Quotes & Jokes by George Carlin
Rights aren't rights if someone can take them away. They're privileges. That's all we've ever had in this country, is a bill of temporary privileges. And if you read the news even badly, you know that every year the list gets shorter and shorter.
I have certain rules I live by. My first rule: I don't believe anything the government tells me.
You ever notice that? Any time you see two groups of people who really hate each other, chances are good they're wearing different kind of hats. Keep an eye on that, it might be important.
Never argue with an idiot. They will only bring you down to their level and beat you with experience.
Have you ever noticed that their stuff is shit and your shit is stuff?
The upper class: keeps all of the money, pays none of the taxes. The middle class: pays all of the taxes, does all of the work. The poor are there... just to scare the shit out of the middle class.
The real reason that we can’t have the Ten Commandments in a courthouse: You cannot post “Thou shalt not steal,” “Thou shalt not commit adultery,” and “Thou shalt not lie” in a building full of lawyers, judges, and politicians. It creates a hostile work environment.
I don't understand why prostitution is illegal. Selling is legal, fucking is legal. So why isn't it legal to sell fucking?
Never underestimate the power of stupid people in large groups.

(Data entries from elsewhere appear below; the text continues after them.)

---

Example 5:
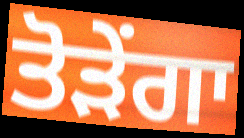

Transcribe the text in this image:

ਤੋੜੇਂਗਾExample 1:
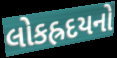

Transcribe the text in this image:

લોકહ્રદયનો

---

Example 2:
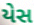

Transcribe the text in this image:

યેસ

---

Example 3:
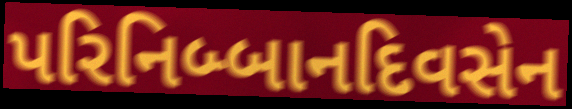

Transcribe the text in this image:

પરિનિબ્બાનદિવસેન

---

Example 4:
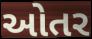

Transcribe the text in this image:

ઓતર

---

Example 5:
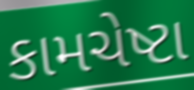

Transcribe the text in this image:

કામચેષ્ટા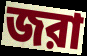
জরাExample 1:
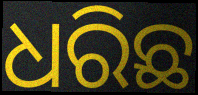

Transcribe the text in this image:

ଧରିଛ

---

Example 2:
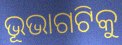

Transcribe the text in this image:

ଭୂଭାଗଟିକୁ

Before they give you a lethal injection, they swab your arm with alcohol. It's true. Well, they don't want you to get an infection, and you can see their point. They don't want some guy go to hell and be sick.

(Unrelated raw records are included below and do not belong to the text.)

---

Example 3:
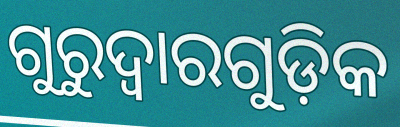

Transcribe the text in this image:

ଗୁରୁଦ୍ବାରଗୁଡ଼ିକ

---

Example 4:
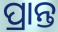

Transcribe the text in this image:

ପ୍ରାନ୍ତ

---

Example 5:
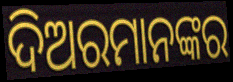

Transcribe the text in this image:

ଦିଅରମାନଙ୍କର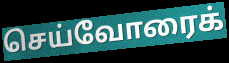
செய்வோரைக்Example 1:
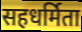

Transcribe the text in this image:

सहधर्मिता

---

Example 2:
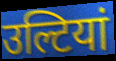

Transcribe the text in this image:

Have you noticed that most of the women who are against abortion are women you wouldn’t want to fuck in the first place? There’s such balance in nature.
Once you leave the womb, conservatives don’t care about you until you reach military age. Then you’re just what they’re looking for. Conservatives want live babies so they can raise them to be dead soldiers.

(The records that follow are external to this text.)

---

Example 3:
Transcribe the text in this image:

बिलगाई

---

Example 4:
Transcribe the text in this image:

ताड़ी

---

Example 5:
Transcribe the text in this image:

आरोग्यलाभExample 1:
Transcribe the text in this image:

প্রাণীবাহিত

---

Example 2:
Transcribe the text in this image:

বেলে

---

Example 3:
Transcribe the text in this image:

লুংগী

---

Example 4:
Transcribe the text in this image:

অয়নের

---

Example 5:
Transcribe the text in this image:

Why do we park on driveways and drive on parkways? Just to be silly!
I like it when a flower or a little tuft of grass grows through a crack in the concrete. It's so fucking heroic.
Can’t we silence these Christian athletes who thank Jesus whenever they win and never mention his name when they lose? You never hear them say, "Jesus made me drop the ball" or, "The Lord tripped me up behind the line of scrimmage."